Les étoiles vagabondes : la catharsis musicale
Je ne sais pas si cela est fait exprès par l’artiste ou si c’est un choix délibéré dans ce projet – qui est accompagné d’un film retraçant la création de cet album – mais dès les premiers mots du morceau d’ouverture, on sent que nous allons être plongé dans une auto psychanalyse du narrateur.
Dans un album construit comme un storytelling, où chaque morceau semblent avoir un lien étroit entre elles, Nekfeu y est sans concession. Tout ses maux sont avoués, toute sa folie artistique est mal assumée et l’on sent un artiste au bout du rouleau, à cause du monde qui l’entoure.
On sent le rappeur tracassé dans ses sentiments, dans ses liens avec le monde extérieur, loin de son clan qui le suit partout, tout au long de ce projet artistique, et finalement, c’est ce qui rend cet album beau. Des morceaux aux sens cachés, qu’on ne perçoit pas à la première écoute, comme Ciel noir qui parle de décès d’un ami.
Un album trop parfait?
Le Fennec nous a encore bluffé pour sa capacité à sortir des album carrés depuis ses débuts. Celui ci frôle l’ultra perfection et le contrôle total dans tous les morceaux. Aux premières écoutes, on peut se dire que l’opus est trop parfait pour être un projet basé sur les limbes des pensées les plus sombres du chanteur. Quelque chose de trop lisse ne nous donnant aucune accroche, rien de salissant pour le rappeur et rien de sale auquel se raccrocher quand on fout son casque sur les oreilles.
Détrompez vous, c’est bien là, la subtilité de cet album. Les instrus sont parfaitement construites pour un album basé sur du sentiment personnel. En allant gratter plus loin que les mélodies, les premières punchlines qui frappent à nos oreilles et aux allitérations, on s’aperçoit du malêtre du bonhomme face au monde (De mon mieux, Les étoiles vagabondes). On découvre son besoin de se connaitre, de se retrouver et de découvrir ses origines au travers (Ολά Καλά) de plusieurs morceaux phares de l’album.
J’ai toujours aimé la pudeur de ses sentiments exprimés dans ses albums, ce nouvel opus montre une réelle maturité sentimentale, mais toujours exprimées par des non dits (Elle Pleut) rendant le texte encore plus fort dans un morceau déjà chargé d’émotions.
Eloge de la normalité
Nekfeu fuit le monde du star-system en quittant la France. Le besoin d’évasion pour fuir ses problèmes, sa peur panique de la panne d’inspiration. Il prend ses potes, pose ses textes sur les instrus de ses amis, part à la découverte du monde pour chercher ce supplément d’âme manquant aux mots qu’il a couché sur du papier ou son laptop.
====
◆ TRAVAIL DEMANDÉ: Recopiez à l'identique le passage de la critique de l'album qui va de « On sent le rappeur » jusqu'à « sur les oreilles. » inclus. La liste placée ensuite constitue un document distinct de la critique.

◆ DONNÉES ENREGISTRÉES:
====
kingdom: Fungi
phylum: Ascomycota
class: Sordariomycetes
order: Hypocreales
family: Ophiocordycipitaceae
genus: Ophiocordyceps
====
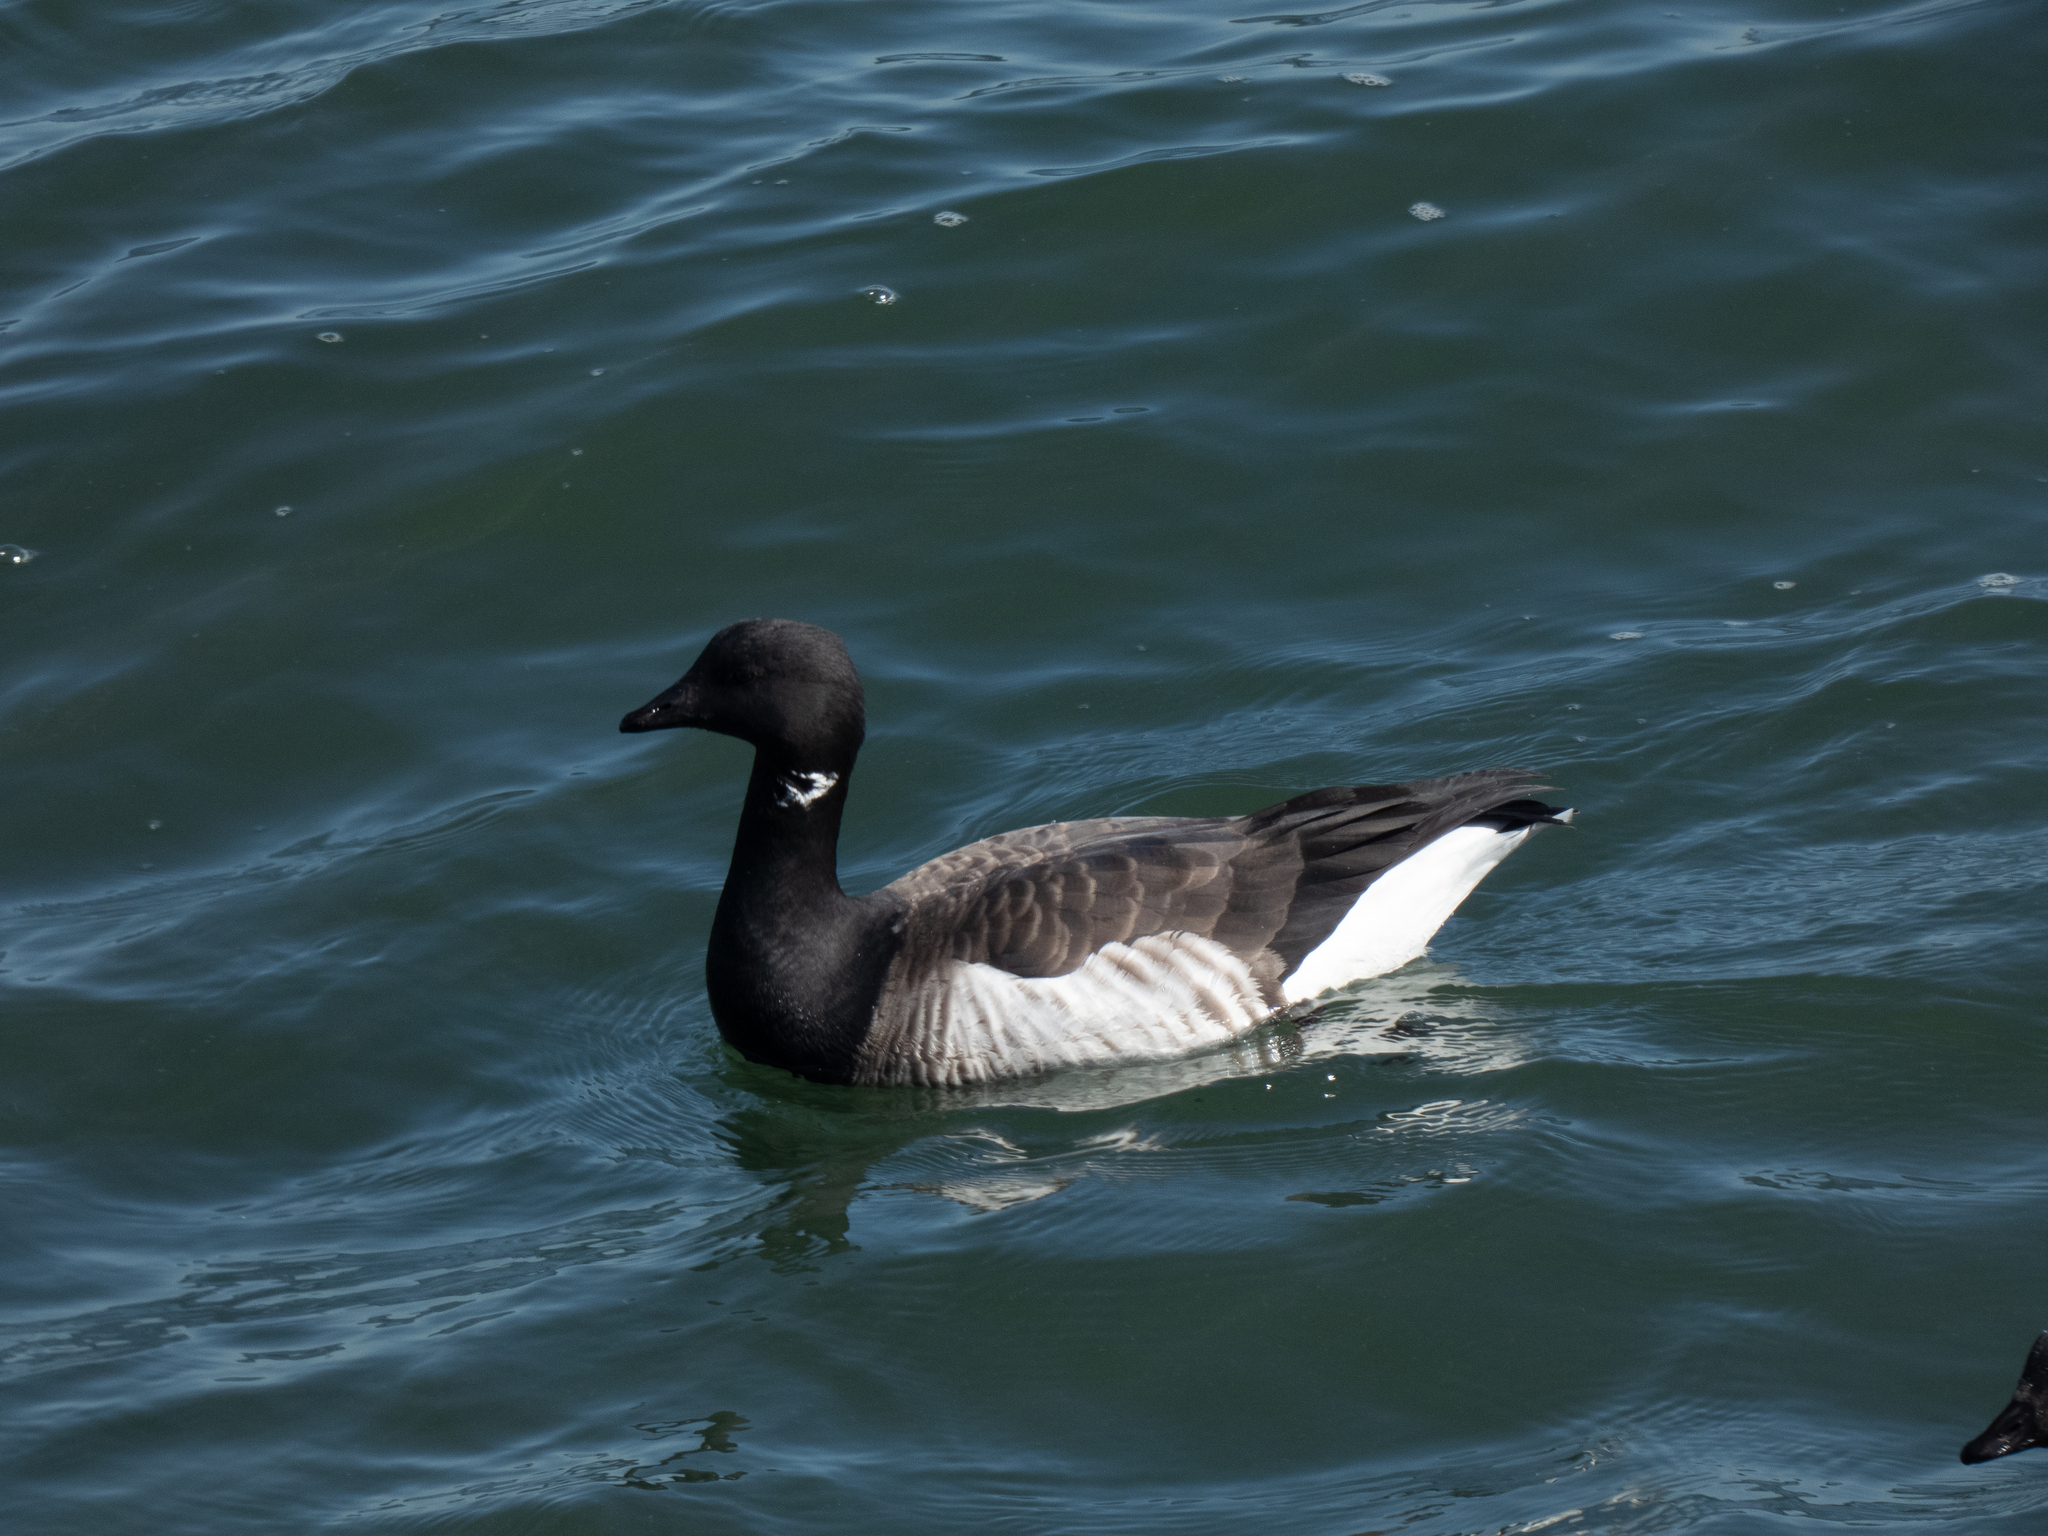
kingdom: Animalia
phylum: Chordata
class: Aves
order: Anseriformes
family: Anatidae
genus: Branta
====
◆ EXERCICE TERMINÉ:
On sent le rappeur tracassé dans ses sentiments, dans ses liens avec le monde extérieur, loin de son clan qui le suit partout, tout au long de ce projet artistique, et finalement, c’est ce qui rend cet album beau. Des morceaux aux sens cachés, qu’on ne perçoit pas à la première écoute, comme Ciel noir qui parle de décès d’un ami.
Un album trop parfait?
Le Fennec nous a encore bluffé pour sa capacité à sortir des album carrés depuis ses débuts. Celui ci frôle l’ultra perfection et le contrôle total dans tous les morceaux. Aux premières écoutes, on peut se dire que l’opus est trop parfait pour être un projet basé sur les limbes des pensées les plus sombres du chanteur. Quelque chose de trop lisse ne nous donnant aucune accroche, rien de salissant pour le rappeur et rien de sale auquel se raccrocher quand on fout son casque sur les oreilles.